Community members gather to break the record for number of dreidels simultaneously spinning.

On Sunday morning, Sinai Temple set the scene for colorful dreidels and a crowd of nearly 700 community members, eager to put a new spin on an existing record.

Enthused community members came together at Sinai Temple in Westwood for “Dreidel-mania,” ready to set a new Guinness World Record for the number of dreidels simultaneously spinning. The existing record is held by Temple Emanuel of Cherry Hill, N.J., with 541 dreidels simultaneously spinning for ten or more seconds.

Among a sea of participants sat Selma Dayd, a member of Sinai Temple since 1946, cheering on her dreidel at the practice tables before the official kick-off.

“This is the biggest community event I’ve ever seen as far as spirit and enthusiasm,” said Dayd, who joined the event out of curiosity and excitement towards possibly breaking a world record.

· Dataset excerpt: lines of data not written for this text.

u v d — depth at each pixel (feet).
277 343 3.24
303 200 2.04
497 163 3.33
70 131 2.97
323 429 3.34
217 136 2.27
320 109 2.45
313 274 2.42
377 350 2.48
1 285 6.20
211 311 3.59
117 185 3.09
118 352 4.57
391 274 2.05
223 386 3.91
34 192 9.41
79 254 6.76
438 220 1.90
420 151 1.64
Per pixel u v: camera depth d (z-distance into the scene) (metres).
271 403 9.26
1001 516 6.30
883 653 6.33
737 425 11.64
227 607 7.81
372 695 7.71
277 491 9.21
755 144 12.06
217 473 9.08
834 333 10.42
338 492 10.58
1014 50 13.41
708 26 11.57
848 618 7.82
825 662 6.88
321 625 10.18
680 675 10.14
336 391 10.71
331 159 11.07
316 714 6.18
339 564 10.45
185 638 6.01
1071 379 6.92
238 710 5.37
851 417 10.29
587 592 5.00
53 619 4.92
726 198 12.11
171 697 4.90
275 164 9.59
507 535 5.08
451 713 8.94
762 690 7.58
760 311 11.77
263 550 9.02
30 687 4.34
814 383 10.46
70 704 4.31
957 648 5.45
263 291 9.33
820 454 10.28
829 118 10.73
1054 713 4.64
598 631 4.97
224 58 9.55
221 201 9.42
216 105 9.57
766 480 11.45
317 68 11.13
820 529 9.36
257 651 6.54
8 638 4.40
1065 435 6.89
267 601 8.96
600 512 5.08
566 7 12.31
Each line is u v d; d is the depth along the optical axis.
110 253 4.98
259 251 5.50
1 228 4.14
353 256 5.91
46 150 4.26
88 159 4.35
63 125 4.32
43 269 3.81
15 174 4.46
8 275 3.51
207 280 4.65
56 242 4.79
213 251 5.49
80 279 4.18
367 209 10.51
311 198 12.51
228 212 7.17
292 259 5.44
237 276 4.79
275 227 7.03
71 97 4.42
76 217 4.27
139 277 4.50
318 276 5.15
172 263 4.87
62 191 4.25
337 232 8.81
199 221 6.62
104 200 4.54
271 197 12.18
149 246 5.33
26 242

Young participants could hardly wait for the official spin.

Alexandra Malamud, a fourth grader at Sinai Akiba Academy, said she had been practicing her spin at home and that “a good spin comes from a good start.”

Her classmate, Eliana Hallegua, added, “it’s all in the wrist!”

As the countdown to the big spin began, the energetic crowd came to a silence, official witnesses for Guinness took their places, and participants prepared their best dreidel spinning stance.

“I hope you brought your best wrist action!” Rabbi David Wolpe said.

And off the nearly 700 spinners went, in an attempt to make history.

When all was accounted for, just under 300 participants had successful spins of ten seconds or greater, making this a close and notable attempt at
beating the current record.

What began as a concept focusing on engaging students became a temple-wide event and eventually a community-wide event, said Natalie Fainberg, Sinai Temple religious school coordinator and Dreidel-mania organizer.

“We wanted to not only break a record, but also build community and celebrate Hanukah together,” said Fainberg.

The event drew a crowd of all ages, quite eager to be part of a historic community event.

“This event has a wider range than anything we’ve ever done," said Rabbi David Wolpe. "We’ve got Jewish and non-Jewish community members, young and old. It’s an extraordinary building of community.”

And as for another attempt come 2012? “Maybe we will do it again,” said Sharon Baskin, Dreidel-mania co-chair.